11.3. 9-variable Boolean functions with nonlinearity 242

Below you can find the Truth Tables of a set of 9-variable functions with the the best known nonlinearity (242). These Boolean functions can be grouped in five different affine equivalence classes:

A representative Boolean function of class f1

A representative Boolean function of class f2

A representative Boolean function of class f3

A representative Boolean function of class f4

A representative Boolean function of class f5

whose Frequency distribution of the absolute values of the Walsh Spectrum are the following:

f Values
f1 (4,30),(12,46),(20,226),(28,210)
f2 (4,30),(12,46),(20,226),(28,210)
f3 (4,30),(12,46),(20,226),(28,210)
f4 (4,56),(12,58),(20,154),(28,244)
f5 (4,57),(12,91),(20,97),(28,267)

whose Frequency distribution of the absolute values of the Autocorrelation Spectrum are the following:

f Values
f1 (0,129),(8,298),(16,60),(24,9),(32,2),(40,13),(512,1)
f2 (0,150),(8,196),(16,148),(24,12),(32,5),(512,1)
f3 (0,183),(8,223),(16,84),(24,6),(32,4),(40,10),(56,1),(512,1)
f4 (0,157),(8,232),(16,84),(24,8),(32,17),(40,10),(48,3),(512,1)
f5 (0,192),(8,156),(16,129),(24,9),(32,13),(40,3),(48,6),(64,3),(512,1)
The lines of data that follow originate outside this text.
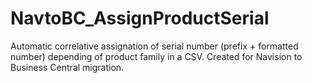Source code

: # NavtoBC_AssignProductSerial
Automatic correlative assignation of serial number (prefix + formatted number) depending of product family in a CSV. Created for Navision to Business Central migration.
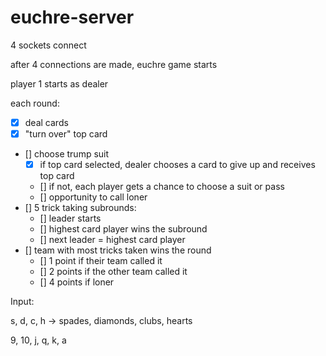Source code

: # euchre-server


4 sockets connect

after 4 connections are made, euchre game starts

player 1 starts as dealer

each round:
 - [x] deal cards
 - [x] "turn over" top card
 - [] choose trump suit 
   -  [x] if top card selected, dealer chooses a card to give up and receives top card
   -  [] if not, each player gets a chance to choose a suit or pass
   -  [] opportunity to call loner
 - [] 5 trick taking subrounds:
   -  [] leader starts
   -  [] highest card player wins the subround
   -  [] next leader = highest card player
 - [] team with most tricks taken wins the round
   -  [] 1 point if their team called it
   -  [] 2 points if the other team called it
   -  [] 4 points if loner

Input:

s, d, c, h -> spades, diamonds, clubs, hearts

9, 10, j, q, k, a
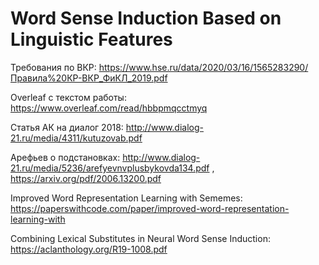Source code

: # Word Sense Induction Based on Linguistic Features


Требования по ВКР: https://www.hse.ru/data/2020/03/16/1565283290/Правила%20КР-ВКР_ФиКЛ_2019.pdf

Overleaf с текстом работы: https://www.overleaf.com/read/hbbpmqcctmyq

Статья АК на диалог 2018: http://www.dialog-21.ru/media/4311/kutuzovab.pdf

Арефьев о подстановках: http://www.dialog-21.ru/media/5236/arefyevnvplusbykovda134.pdf , https://arxiv.org/pdf/2006.13200.pdf

Improved Word Representation Learning with Sememes: https://paperswithcode.com/paper/improved-word-representation-learning-with

Combining Lexical Substitutes in Neural Word Sense Induction: https://aclanthology.org/R19-1008.pdf



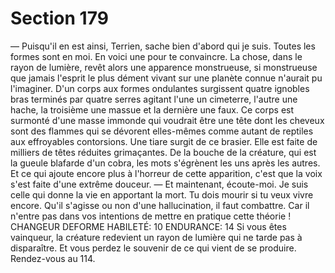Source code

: # Section 179

— Puisqu'il en est ainsi, Terrien, sache bien d'abord qui je suis.
Toutes les formes sont en moi. En voici une pour te convaincre.
La chose, dans le rayon de lumière, revêt alors une apparence
monstrueuse, si monstrueuse que jamais l'esprit le plus dément
vivant sur une planète connue n'aurait pu l'imaginer. D'un corps
aux formes ondulantes surgissent quatre ignobles bras terminés
par quatre serres agitant l'une un cimeterre, l'autre une hache, la
troisième une massue et la dernière une faux. Ce corps est
surmonté d'une masse immonde qui voudrait être une tête dont
les cheveux sont des
flammes qui se dévorent elles-mêmes comme autant de reptiles
aux effroyables contorsions. Une tiare surgit de ce brasier. Elle
est faite de milliers de têtes réduites grimaçantes. De la bouche
de la créature, qui est la gueule blafarde d'un cobra, les mots
s'égrènent les uns après les autres. Et ce qui ajoute encore plus à
l'horreur de cette apparition, c'est que la voix s'est faite d'une
extrême douceur. — Et maintenant, écoute-moi. Je suis celle qui
donne la vie en apportant la mort. Tu dois mourir si tu veux vivre
encore.
Qu'il s'agisse ou non d'une hallucination, il faut combattre. Car il
n'entre pas dans vos intentions de mettre en pratique cette
théorie !
CHANGEUR DEFORME HABILETÉ: 10 ENDURANCE: 14
Si vous êtes vainqueur, la créature redevient un rayon de lumière
qui ne tarde pas à disparaître. Et vous perdez le souvenir de ce
qui vient de se produire. Rendez-vous au 114.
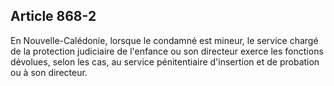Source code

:Article 868-2
----
En Nouvelle-Calédonie, lorsque le condamné est mineur, le service chargé de la
protection judiciaire de l'enfance ou son directeur exerce les fonctions
dévolues, selon les cas, au service pénitentiaire d'insertion et de probation ou
à son directeur.
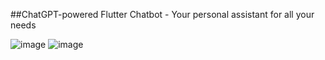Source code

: ##ChatGPT-powered Flutter Chatbot - Your personal assistant for all your needs

![image](https://raw.githubusercontent.com/5t4t1ck/Flutter_advanced_course/master/.github/images/.github/images/image001.jpg)
![image](https://raw.githubusercontent.com/5t4t1ck/Flutter_advanced_course/master/.github/images/.github/images/image002.jpg)
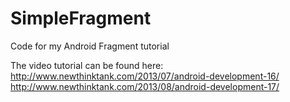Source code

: SimpleFragment
===============

Code for my Android Fragment tutorial

The video tutorial can be found here:
http://www.newthinktank.com/2013/07/android-development-16/
http://www.newthinktank.com/2013/08/android-development-17/
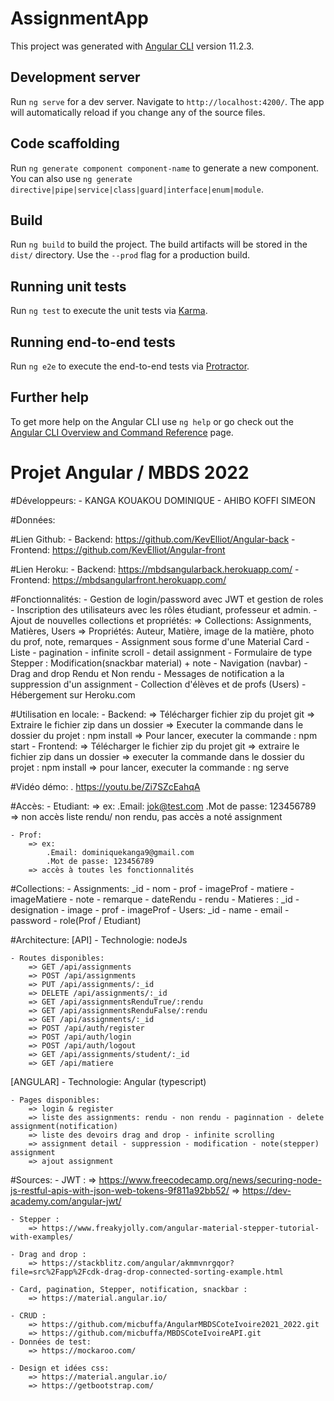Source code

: # AssignmentApp

This project was generated with [Angular CLI](https://github.com/angular/angular-cli) version 11.2.3.

## Development server

Run `ng serve` for a dev server. Navigate to `http://localhost:4200/`. The app will automatically reload if you change any of the source files.

## Code scaffolding

Run `ng generate component component-name` to generate a new component. You can also use `ng generate directive|pipe|service|class|guard|interface|enum|module`.

## Build

Run `ng build` to build the project. The build artifacts will be stored in the `dist/` directory. Use the `--prod` flag for a production build.

## Running unit tests

Run `ng test` to execute the unit tests via [Karma](https://karma-runner.github.io).

## Running end-to-end tests

Run `ng e2e` to execute the end-to-end tests via [Protractor](http://www.protractortest.org/).

## Further help

To get more help on the Angular CLI use `ng help` or go check out the [Angular CLI Overview and Command Reference](https://angular.io/cli) page.


# Projet Angular / MBDS 2022

#Développeurs:
	- KANGA KOUAKOU DOMINIQUE
	- AHIBO KOFFI SIMEON

#Données:

#Lien Github:
	- Backend: https://github.com/KevElliot/Angular-back
	- Frontend: https://github.com/KevElliot/Angular-front
	
#Lien Heroku:
	- Backend: https://mbdsangularback.herokuapp.com/
	- Frontend: https://mbdsangularfront.herokuapp.com/

#Fonctionnalités:
	- Gestion de login/password avec JWT et gestion de roles
	- Inscription des utilisateurs avec les rôles étudiant, professeur et admin.
	- Ajout de nouvelles collections et propriétés: 
		=> Collections: Assignments, Matières, Users
		=> Propriétés: Auteur, Matière, image de la matière, photo du prof, note, remarques
	- Assignment sous forme d'une Material Card
	- Liste - pagination - infinite scroll - detail assignment
	- Formulaire de type Stepper : Modification(snackbar material) + note
    - Navigation (navbar)
	- Drag and drop Rendu et Non rendu
	- Messages de notification a la suppression d'un assignment
	- Collection d'élèves et de profs (Users)
	- Hébergement sur Heroku.com

#Utilisation en locale:
	- Backend:
		=> Télécharger fichier zip du projet git
		=> Extraire le fichier zip dans un dossier
		=> Executer la commande dans le dossier du projet : npm install
		=> Pour lancer, executer la commande : npm start
	- Frontend:
		=> Télécharger le fichier zip du projet git
		=> extraire le fichier zip dans un dossier
		=> executer la commande dans le dossier du projet : npm install
		=> pour lancer, executer la commande : ng serve

#Vidéo démo:
	. https://youtu.be/Zi7SZcEahqA
		
#Accès:
	- Etudiant:
		=> ex: 
			.Email: jok@test.com
			.Mot de passe: 123456789
		=> non accès liste rendu/ non rendu, pas accès a noté assignment
		
	- Prof:
		=> ex: 
			.Email: dominiquekanga9@gmail.com
			.Mot de passe: 123456789
		=> accès à toutes les fonctionnalités

#Collections:
	- Assignments: _id - nom - prof - imageProf - matiere - imageMatiere - note - remarque - dateRendu - rendu
	- Matieres : _id - designation - image - prof - imageProf
	- Users: _id - name - email - password - role(Prof / Etudiant)

#Architecture:
[API]
	- Technologie: nodeJs 
	
	- Routes disponibles:
		=> GET /api/assignments
		=> POST /api/assignments
		=> PUT /api/assignments/:_id
		=> DELETE /api/assignments/:_id
        => GET /api/assignmentsRenduTrue/:rendu
        => GET /api/assignmentsRenduFalse/:rendu
		=> GET /api/assignments/:_id
        => POST /api/auth/register
		=> POST /api/auth/login
        => POST /api/auth/logout
		=> GET /api/assignments/student/:_id
        => GET /api/matiere
		
[ANGULAR]
	- Technologie: Angular (typescript)
	
	- Pages disponibles:
		=> login & register
		=> liste des assignments: rendu - non rendu - paginnation - delete assignment(notification)
        => liste des devoirs drag and drop - infinite scrolling
		=> assignment detail - suppression - modification - note(stepper) assignment
		=> ajout assignment
		
#Sources:
	- JWT : 
        => https://www.freecodecamp.org/news/securing-node-js-restful-apis-with-json-web-tokens-9f811a92bb52/
		=> https://dev-academy.com/angular-jwt/

    - Stepper : 
        => https://www.freakyjolly.com/angular-material-stepper-tutorial-with-examples/

    - Drag and drop : 
        => https://stackblitz.com/angular/akmmvnrgqor?file=src%2Fapp%2Fcdk-drag-drop-connected-sorting-example.html

	- Card, pagination, Stepper, notification, snackbar : 
		=> https://material.angular.io/

	- CRUD :
		=> https://github.com/micbuffa/AngularMBDSCoteIvoire2021_2022.git
		=> https://github.com/micbuffa/MBDSCoteIvoireAPI.git
	- Données de test: 
		=> https://mockaroo.com/

	- Design et idées css:
		=> https://material.angular.io/
		=> https://getbootstrap.com/

    

		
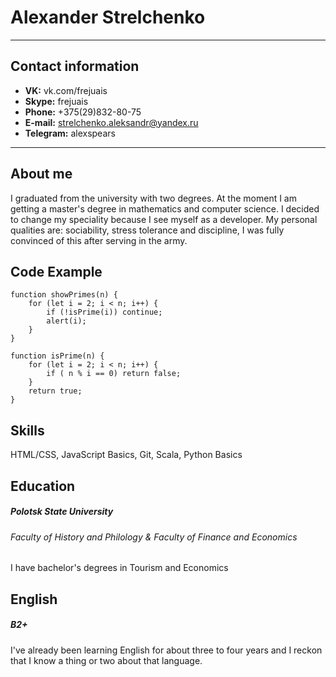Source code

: Alexander Strelchenko
=====================

* * *

Contact information
-------------------

*   **VK:** vk.com/frejuais
*   **Skype:** frejuais
*   **Phone:** +375(29)832-80-75
*   **E-mail:** strelchenko.aleksandr@yandex.ru
*   **Telegram:** alexspears

* * *

About me
--------

I graduated from the university with two degrees. At the moment I am getting a master's degree in mathematics and computer science. I decided to change my speciality because I see myself as a developer. My personal qualities are: sociability, stress tolerance and discipline, I was fully convinced of this after serving in the army.

Code Example
------------

    function showPrimes(n) {
        for (let i = 2; i < n; i++) {
            if (!isPrime(i)) continue;
            alert(i);
        }
    }

    function isPrime(n) {
        for (let i = 2; i < n; i++) {
            if ( n % i == 0) return false;
        }
        return true;
    }

Skills
--------

HTML/CSS, JavaScript Basics, Git, Scala, Python Basics  

Education
---------

##### Polotsk State University

###### Faculty of History and Philology & Faculty of Finance and Economics

I have bachelor's degrees in Tourism and Economics

English
-------

##### B2+

I've already been learning English for about three to four years and I reckon that I know a thing or two about that language.


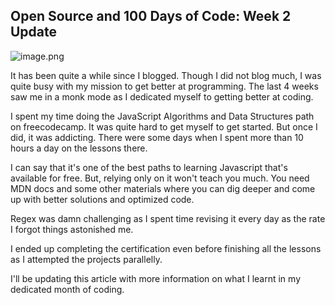 ## Open Source and 100 Days of Code: Week 2 Update


![image.png](https://cdn.hashnode.com/res/hashnode/image/upload/v1646154518690/Oi0P9nyKv.png)

It has been quite a while since I blogged. Though I did not blog much, I was quite busy with my mission to get better at programming. The last 4 weeks saw me in a monk mode as I dedicated myself to getting better at coding.

I spent my time doing the JavaScript Algorithms and Data Structures path on freecodecamp. It was quite hard to get myself to get started. But once I did, it was addicting. There were some days when I spent more than 10 hours a day on the lessons there.

I can say that it's one of the best paths to learning Javascript that's available for free. But, relying only on it won't teach you much. You need MDN docs and some other materials where you can dig deeper and come up with better solutions and optimized code.

Regex was damn challenging as I spent time revising it every day as the rate I forgot things astonished me. 

I ended up completing the certification even before finishing all the lessons as I attempted the projects parallelly.

I'll be updating this article with more information on what I learnt in my dedicated month of coding.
The following table shows the values some criteria take for the functions within each class:

Class LD DEG AI MAXAC \sigma
f1 118 7 4 40 324608
f2 120 7 4 32 324608
f3 114 7 4 56 324608
f4 116 7 4 48 343424
f5 112 7 4 64 354560

11.4. 9-variable Balanced Boolean functions with nonlinearity 240

Below you can find the profiles of 9-variable balanced functions with the the best known nonlinearity (240). Each row represents a profile with four values separated by commmas: Algebraic Degree, Algebraic Immunity, Absolute Indicator and Sum-of-square Indicator:

Profiles

567 different profiles were found with nonlinearity 240 and algebraic degree 8. The algebraic immunity takes values from the set {4, 5}.The linearity distance takes values from the set {110, 112, 114, 116, 118, 120, 122 }. The absolute indicator takes values from the set { 24, 32, 40, 48, 56, 64, 72 }. The sum-of-square indicator takes 137 different values between 323456 and 377600.

11.5. 11-variable Balanced Boolean functions with nonlinearity 992

Below you can find the profiles of 11-variable balanced functions with the the best known nonlinearity (992). Each row represents a profile with four values separated by commmas: Algebraic Degree, Algebraic Immunity, Absolute Indicator and Sum-of-square Indicator:

Profiles

3316 different profiles were found with nonlinearity 992. The algebraic degree takes values from the set { 9, 10 }. The algebraic immunity takes values from the set { 4, 5 }. The absolute indicator takes values from the set: { 120, 128, 136, 144, 160, 168, 176, 192, 200, 208, 224, 232, 240, 248, 256, 264 }. The sum-of-square indicator takes 682 different values between 5244800 and 5844608.